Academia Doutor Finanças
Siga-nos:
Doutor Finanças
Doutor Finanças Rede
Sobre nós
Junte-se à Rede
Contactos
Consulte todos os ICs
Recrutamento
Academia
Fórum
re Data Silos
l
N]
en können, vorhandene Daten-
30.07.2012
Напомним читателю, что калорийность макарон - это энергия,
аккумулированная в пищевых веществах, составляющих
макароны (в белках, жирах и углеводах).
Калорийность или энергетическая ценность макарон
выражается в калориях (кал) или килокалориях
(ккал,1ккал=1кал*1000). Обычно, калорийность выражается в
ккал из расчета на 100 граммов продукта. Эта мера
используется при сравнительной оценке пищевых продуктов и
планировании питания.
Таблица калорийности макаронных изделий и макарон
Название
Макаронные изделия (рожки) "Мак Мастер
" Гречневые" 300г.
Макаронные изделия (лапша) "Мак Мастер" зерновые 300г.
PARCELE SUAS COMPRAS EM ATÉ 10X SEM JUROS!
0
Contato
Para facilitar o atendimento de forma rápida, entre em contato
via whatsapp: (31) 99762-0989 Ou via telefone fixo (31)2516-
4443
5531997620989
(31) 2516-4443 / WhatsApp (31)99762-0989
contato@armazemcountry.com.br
====
Task brief: Retrieve all lines from the data that contain the string "выражается".

Solution:
выражается в калориях (кал) или килокалориях
(ккал,1ккал=1кал*1000). Обычно, калорийность выражается в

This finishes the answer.